Features and characteristics of different computer architecture models
Stored program model
A computer that uses the stored program model is one where the instructions for the program as well as the data are stored in electronic memory. Both Von Neumann and Harvard architectures are stored program computer architectures.
A computer which does not use the stored program model would need to be programmed through switches or connections on plugboards before it was able to perform operations.
A famous example of a non-stored program computer is Colossus at Bletchley Park, used during World War II to decipher enemy communications (read more here).
In the image, you can see some of the cabling and switches used to program the computer. As an aside, this was also considered to be the world’s first programmable electronic computer.
Von Neumann architecture
In Von Neumann architecture, the system memory is used for both data and instructions.
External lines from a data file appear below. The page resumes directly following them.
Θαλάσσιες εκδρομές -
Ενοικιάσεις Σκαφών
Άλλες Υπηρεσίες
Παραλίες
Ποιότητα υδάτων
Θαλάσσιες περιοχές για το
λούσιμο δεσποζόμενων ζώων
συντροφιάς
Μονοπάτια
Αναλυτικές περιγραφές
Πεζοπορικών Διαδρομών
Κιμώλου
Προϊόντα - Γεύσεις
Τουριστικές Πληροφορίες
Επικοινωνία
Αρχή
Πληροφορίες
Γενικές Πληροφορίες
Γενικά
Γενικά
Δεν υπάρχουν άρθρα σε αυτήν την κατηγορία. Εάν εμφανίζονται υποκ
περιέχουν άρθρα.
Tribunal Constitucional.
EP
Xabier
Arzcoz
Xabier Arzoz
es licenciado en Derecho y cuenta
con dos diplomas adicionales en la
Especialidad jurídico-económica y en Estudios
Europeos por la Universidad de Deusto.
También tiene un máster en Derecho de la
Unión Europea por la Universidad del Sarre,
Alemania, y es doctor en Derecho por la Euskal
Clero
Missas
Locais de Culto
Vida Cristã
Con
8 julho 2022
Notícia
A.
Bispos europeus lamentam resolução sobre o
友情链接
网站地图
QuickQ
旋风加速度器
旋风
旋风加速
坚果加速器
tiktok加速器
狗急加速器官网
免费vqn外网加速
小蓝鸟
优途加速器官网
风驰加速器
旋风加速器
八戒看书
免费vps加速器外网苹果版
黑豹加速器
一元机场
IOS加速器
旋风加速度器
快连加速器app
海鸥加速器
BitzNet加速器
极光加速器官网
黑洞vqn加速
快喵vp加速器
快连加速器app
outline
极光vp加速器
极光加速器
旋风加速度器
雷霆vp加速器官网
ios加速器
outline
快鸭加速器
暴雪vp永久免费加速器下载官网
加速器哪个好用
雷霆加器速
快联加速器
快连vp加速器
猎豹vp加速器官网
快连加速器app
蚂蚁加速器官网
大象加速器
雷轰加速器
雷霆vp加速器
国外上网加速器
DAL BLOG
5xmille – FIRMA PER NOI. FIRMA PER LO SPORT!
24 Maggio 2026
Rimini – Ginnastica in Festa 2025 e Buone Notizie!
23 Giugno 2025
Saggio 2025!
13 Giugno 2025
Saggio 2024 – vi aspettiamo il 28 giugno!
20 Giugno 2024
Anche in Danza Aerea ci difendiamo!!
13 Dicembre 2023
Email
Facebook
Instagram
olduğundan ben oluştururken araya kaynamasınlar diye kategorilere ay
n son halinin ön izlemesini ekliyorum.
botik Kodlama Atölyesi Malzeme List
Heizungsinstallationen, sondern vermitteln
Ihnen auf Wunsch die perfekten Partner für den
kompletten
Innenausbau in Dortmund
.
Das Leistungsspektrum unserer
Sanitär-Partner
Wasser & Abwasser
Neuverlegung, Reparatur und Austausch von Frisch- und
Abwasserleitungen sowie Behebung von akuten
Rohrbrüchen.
As such, the same bus is used to transfer both data and instructions to and from the processor.
The result of this is that you can not access both instructions and data simultaneously, meaning performance bottlenecks are a problem, which affects overall system performance.
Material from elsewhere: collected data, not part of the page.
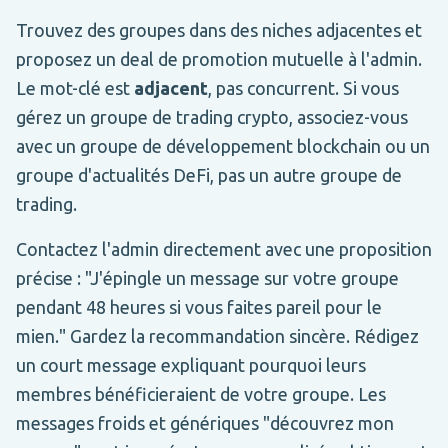
Trouvez des groupes dans des niches adjacentes et
proposez un deal de promotion mutuelle à l'admin.
Le mot-clé est
adjacent
, pas concurrent. Si vous
gérez un groupe de trading crypto, associez-vous
avec un groupe de développement blockchain ou un
groupe d'actualités DeFi, pas un autre groupe de
trading.
Contactez l'admin directement avec une proposition
précise : "J'épingle un message sur votre groupe
pendant 48 heures si vous faites pareil pour le
mien." Gardez la recommandation sincère. Rédigez
un court message expliquant pourquoi leurs
membres bénéficieraient de votre groupe. Les
messages froids et génériques "découvrez mon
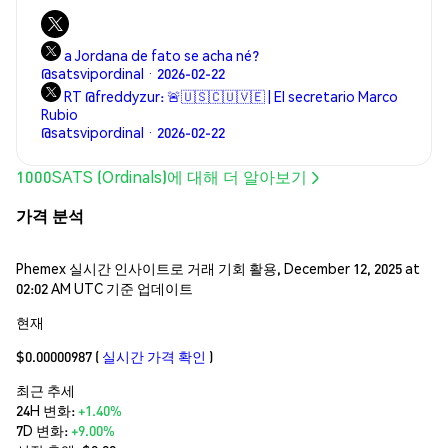
a Jordana de fato se acha né?
@satsvipordinal · 2026-02-22
RT @freddyzur: 🚨🇺🇸🇨🇺🇻🇪 | El secretario Marco
Rubio
@satsvipordinal · 2026-02-22
1000SATS (Ordinals)에 대해 더 알아보기
가격 분석
Phemex 실시간 인사이트로 거래 기회 활용, December 12, 2025 at
02:02 AM UTC 기준 업데이트
현재
$0.00000987
(
실시간 가격 확인
)
최근 추세
24H 변화:
+1.40%
7D 변화:
+9.00%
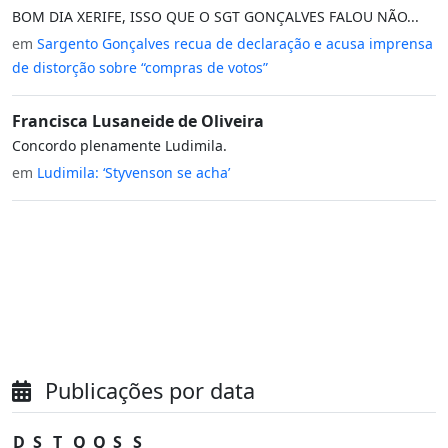
BOM DIA XERIFE, ISSO QUE O SGT GONÇALVES FALOU NÃO...
em
Sargento Gonçalves recua de declaração e acusa imprensa
de distorção sobre “compras de votos”
Francisca Lusaneide de Oliveira
Concordo plenamente Ludimila.
em
Ludimila: ‘Styvenson se acha’
Publicações por data
D
S
T
Q
Q
S
S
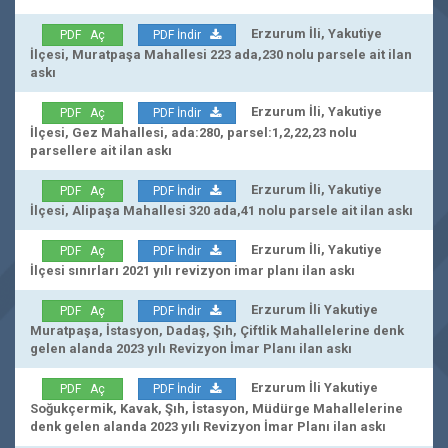
Erzurum İli, Yakutiye
PDF Aç
PDF İndir
İlçesi, Muratpaşa Mahallesi 223 ada,230 nolu parsele ait ilan
askı
Erzurum İli, Yakutiye
PDF Aç
PDF İndir
İlçesi, Gez Mahallesi, ada:280, parsel:1,2,22,23 nolu
parsellere ait ilan askı
Erzurum İli, Yakutiye
PDF Aç
PDF İndir
İlçesi, Alipaşa Mahallesi 320 ada,41 nolu parsele ait ilan askı
Erzurum İli, Yakutiye
PDF Aç
PDF İndir
İlçesi sınırları 2021 yılı revizyon imar planı ilan askı
Erzurum İli Yakutiye
PDF Aç
PDF İndir
Muratpaşa, İstasyon, Dadaş, Şıh, Çiftlik Mahallelerine denk
gelen alanda 2023 yılı Revizyon İmar Planı ilan askı
Erzurum İli Yakutiye
PDF Aç
PDF İndir
Soğukçermik, Kavak, Şıh, İstasyon, Müdürge Mahallelerine
denk gelen alanda 2023 yılı Revizyon İmar Planı ilan askı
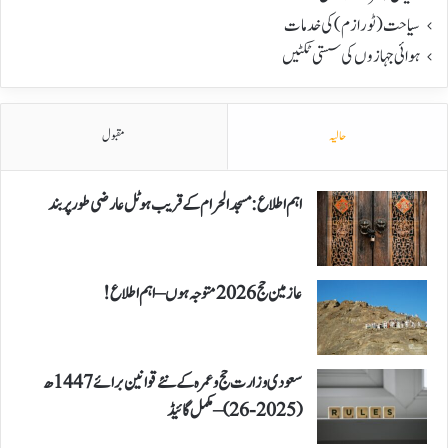
سیاحت(ٹورازم) کی خدمات
ہوائی جہازوں کی سستی ٹکٹیں
حالیہ
مقبول
اہم اطلاع: مسجد الحرام کے قریب ہوٹل عارضی طور پر بند
عازمین حج 2026 متوجہ ہوں – اہم اطلاع!
سعودی وزارت حج و عمرہ کے نئے قوانین برائے 1447ھ
(2025-26) – مکمل گائیڈ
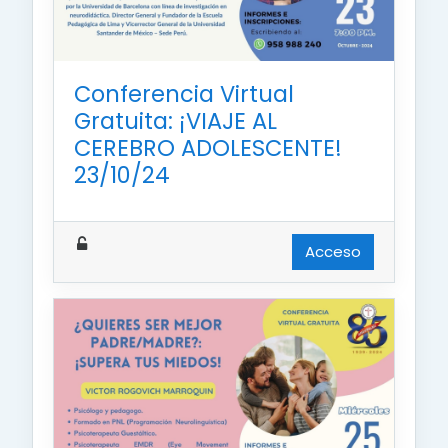
Conferencia Virtual
Gratuita: ¡VIAJE AL
CEREBRO ADOLESCENTE!
23/10/24
Acceso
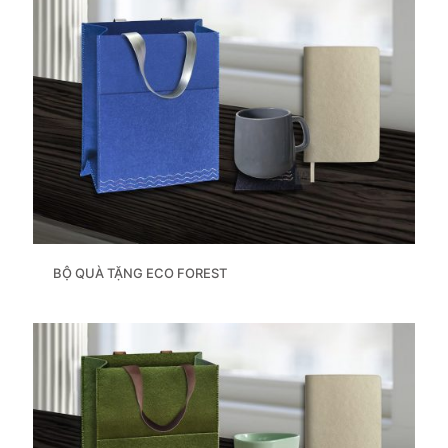
BỘ QUÀ TẶNG ECO FOREST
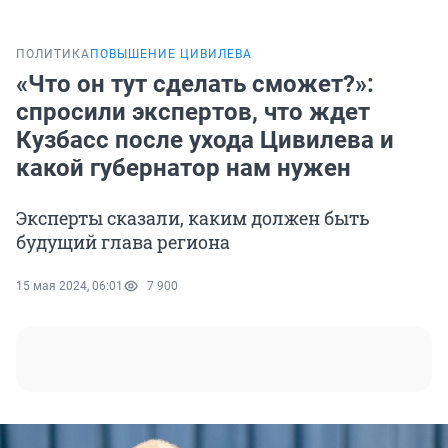
ПОЛИТИКА
ПОВЫШЕНИЕ ЦИВИЛЕВА
«Что он тут сделать сможет?»:
спросили экспертов, что ждет
Кузбасс после ухода Цивилева и
какой губернатор нам нужен
Эксперты сказали, каким должен быть
будущий глава региона
15 мая 2024, 06:01
7 900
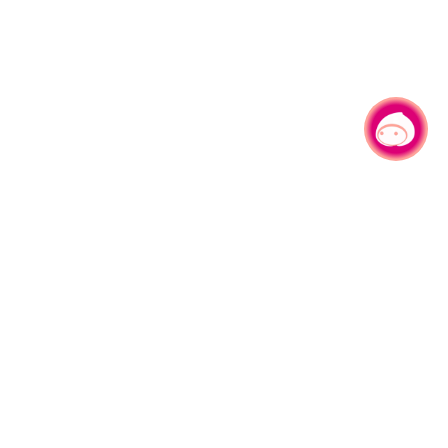
有事问小桃，一起游桃园
330206 桃园市桃园区县府路1号
电话：(03)332-2101#6209
服务时间：週一至週五
上午8:00至12:00 下午13:00至17:00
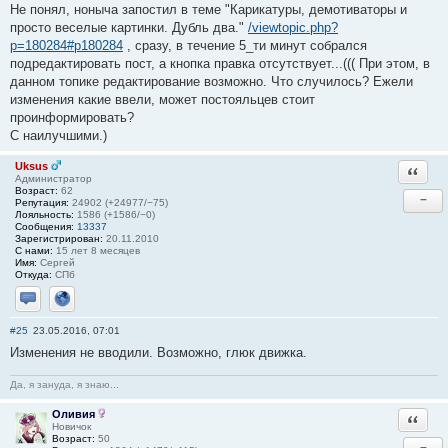
Не понял, ноныча запостил в теме "Карикатуры, демотиваторы и
просто веселые картинки. Дубль два."
/viewtopic.php?
p=180284#p180284
, сразу, в течение 5_ти минут собрался
подредактировать пост, а кнопка правка отсутствует...((( При этом, в
данном топике редактирование возможно. Что случилось? Ежели
изменения какие ввели, может постояльцев стоит
проинформировать?
С наилучшими.)
Uksus
Ответи
Администратор
Возраст:
62
−
Репутация:
24902 (+24977/−75)
Лояльность:
1586 (+1586/−0)
Сообщения:
13337
Зарегистрирован:
20.11.2010
С нами:
15 лет 8 месяцев
Имя:
Сергей
Откуда:
СПб
Отправить личное сообщение
Сайт
#25
23.05.2016, 07:01
Изменения не вводили. Возможно, глюк движка.
Да, я зануда, я знаю...
Оливия
Ответи
Новичок
Возраст:
50
−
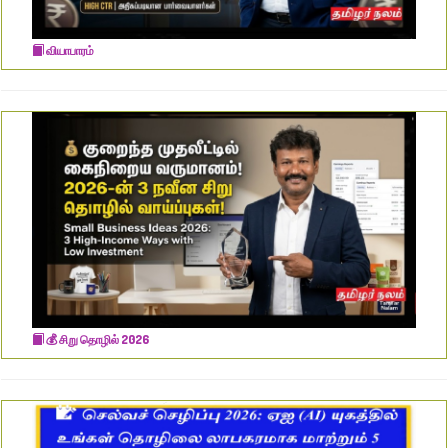
வியாபாரம்
​💰 சிறு தொழில் 2026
As an example, if a Von Neumann computer performs the following operations:
- Fetch instruction: ADD
- Fetch data to add
- Complete addition
- <At this point the CPU could fetch the next instruction but…..>
- Write result of data to memory (shared bus)
- Fetch next instruction
As you can see, on the line <At this point…> the CPU is actually free to do new work, but because the bus must be used to first write out the result of the previous operation, the CPU sits idle until data has been written and the bus freed up before the next instruction can be retrieved.
Harvard architecture
Harvard architecture separates memory into an area for data and an area for instructions. A separate bus is used to connect each area with the CPU.
Although this is obviously more complex, requiring two communication busses instead of one, it removes the potential for bottlenecks as can occur in a Von Neumann design.
Cluster computing
Cluster computing is a term used to describe a situation where multiple computers are connected via a network, and each operates as a node while working on the same problem.
Projects like SETI and Folding@Home are two well known examples of this. Software running on the nodes ensures that they remain synchronised.
Advantages of cluster computing are that resources can be scaled – more computers results in larger processing power, and greater storage ability. They are also useful for resilience – if one node fails, others can take over and prevent a loss of service).
They are, however, costly to maintain and implement due to the additional infrastructure required.